Urodziła przy granicy z Białorusią. Nowe informacje ws. kobiety
Strażnicy graniczni podali nowe informacje w sprawie imigrantki, która przed kilkoma dniami urodziła dziecko pod granicą z Białorusią. Kobieta zwróciła się z prośbą do państwa polskiego.
We wtorek około godz. 10:30 na terenie ochranianym przez placówkę w Białowieży funkcjonariusze Straży Granicznej znaleźli kobietę, która potrzebowała natychmiastowej pomocy medycznej.
Jak się okazało, kobieta kilkanaście godzin wcześniej urodziła dziecko. Początkowo pogranicznicy w komunikacie podali, że to obywatelka Etiopii.
Nie Etiopka, a Erytrejka. Rodziła przy granicy z Białorusią
W piątek w mediach społecznościowych strażnicy opublikowali wpis, w którym podali nowe informacje w sprawie imigrantki. Wynika z niego, że to nie Etiopka, a Erytrejka. Jak ustaliła Interia, kobieta pierwotnie podawała się za obywatelkę pierwszego z państw.
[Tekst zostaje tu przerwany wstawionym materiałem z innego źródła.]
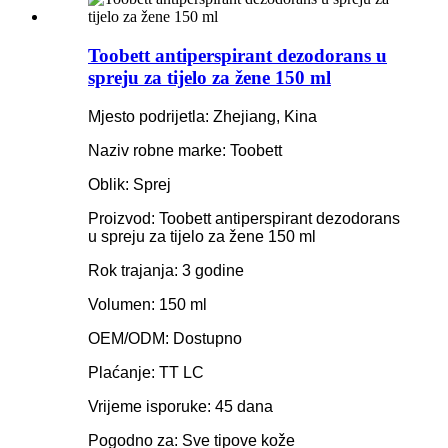
Toobett antiperspirant dezodorans u
spreju za tijelo za žene 150 ml
Mjesto podrijetla: Zhejiang, Kina
Naziv robne marke: Toobett
Oblik: Sprej
Proizvod: Toobett antiperspirant dezodorans
u spreju za tijelo za žene 150 ml
Rok trajanja: 3 godine
Volumen: 150 ml
OEM/ODM: Dostupno
Plaćanje: TT LC
Vrijeme isporuke: 45 dana
Pogodno za: Sve tipove kože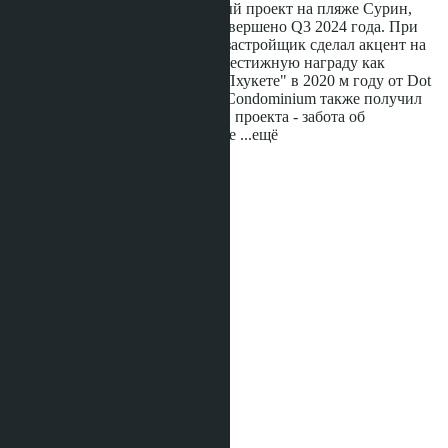
Serene Surin Condominium - новый проект на пляже Сурин,
строительство которого будет завершено Q3 2024 года. При
строительстве этого комплекса застройщик сделал акцент на
его экологичность и получил престижную награду как
"Лучший бутик застройщик на Пхукете" в 2020 м году от Dot
Property Thailand Awards Serene Condominium также получил
признание основной концепции проекта - забота об
окружающей среде и сбережение
...ещё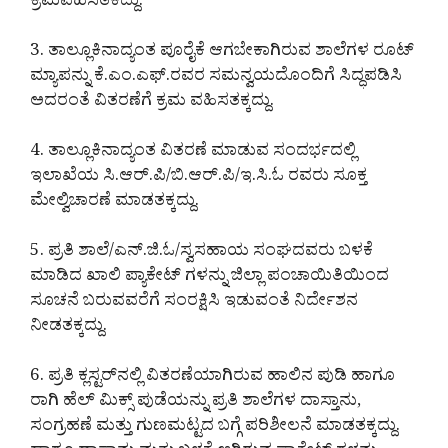
ಕ್ರಮವಹಿಸತೆಕದ್ದು.
3. ತಾಲ್ಲೂಕಿನಾದ್ಯಂತ ಪೂರೈಕೆ ಆಗಬೇಕಾಗಿರುವ ಶಾಲೆಗಳ ರೂಟ್
ಮ್ಯಾಪನ್ನು ಕೆ.ಎಂ.ಎಫ್.ರವರ ಸಮನ್ವಯದೊಂದಿಗೆ ಸಿದ್ಧಪಡಿಸಿ
ಅದರಂತೆ ವಿತರಣೆಗೆ ಕ್ರಮ ವಹಿಸತಕ್ಕದ್ದು.
4. ತಾಲ್ಲೂಕಿನಾದ್ಯಂತ ವಿತರಣೆ ಮಾಡುವ ಸಂದರ್ಭದಲ್ಲಿ
ಇಲಾಖೆಯ ಸಿ.ಆರ್.ಪಿ/ಬಿ.ಆರ್.ಪಿ/ಇ.ಸಿ.ಓ ರವರು ಸೂಕ್ತ
ಮೇಲ್ವಿಚಾರಣೆ ಮಾಡತಕ್ಕದ್ದು.
5. ಪ್ರತಿ ಶಾಲೆ/ಎನ್.ಜಿ.ಓ/ಸ್ವಸಹಾಯ ಸಂಘದವರು ಬಳಕೆ
ಮಾಡಿದ ಖಾಲಿ ಪ್ಯಾಕೇಟ್ ಗಳನ್ನು ಜಿಲ್ಲಾ ಪಂಚಾಯಿತಿಯಿಂದ
ಸೂಚನೆ ಬರುವವರೆಗೆ ಸಂರಕ್ಷಿಸಿ ಇಡುವಂತೆ ನಿರ್ದೇಶನ
ನೀಡತಕ್ಕದ್ದು.
6. ಪ್ರತಿ ಕ್ಲಸ್ಟರ್‌ನಲ್ಲಿ ವಿತರಣೆಯಾಗಿರುವ ಹಾಲಿನ ಪುಡಿ ಹಾಗೂ
ರಾಗಿ ಹೆಲ್ ಮಿಕ್ಸ್ ಪುಡೆಯನ್ನು ಪ್ರತಿ ಶಾಲೆಗಳ ದಾಸ್ತಾನು,
ಸಂಗ್ರಹಣೆ ಮತ್ತು ಗುಣಮಟ್ಟದ ಬಗ್ಗೆ ಪರಿಶೀಲನೆ ಮಾಡತಕ್ಕದ್ದು.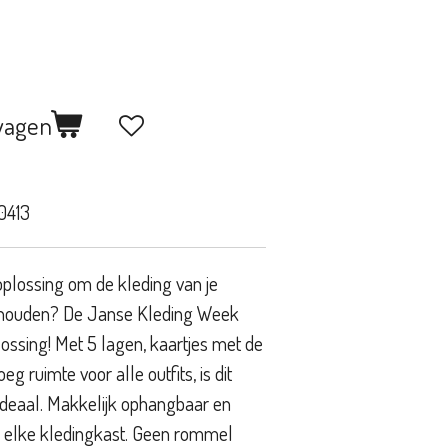
wagen
0413
plossing om de kleding van je
e houden? De Janse Kleding Week
lossing! Met 5 lagen, kaartjes met de
 ruimte voor alle outfits, is dit
deaal. Makkelijk ophangbaar en
n elke kledingkast. Geen rommel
ZOBACZ: Białoruś ćwiczy przy granicy z Polską. Wysłali czołgi i drony
"Pozostaje na terytorium Polski i aktualnie przebywa w szpitalu w Hajnówce. Cudzoziemka złożyła deklarację o chęci ubiegania się o udzielenie ochrony w Polsce dla niej i jej dziecka" - czytamy.
Jak informuje Stowarzyszenie Egala, które zapewnia migrantom m.in. wsparcie humanitarne, prawne i psychologiczne, ciężarna kobieta pomiędzy polską a białoruską granicą spędziła ponad miesiąc.
"W nocy, będąc zupełnie sama, urodziła w lesie dziewczynkę. Nie miała czym owinąć nowo narodzonego dziecka, więc otuliła je swoją bluzą. Mówiła nam, że będąc w ciąży, doświadczyła dwóch wywózek" - napisała Egala na Facebooku.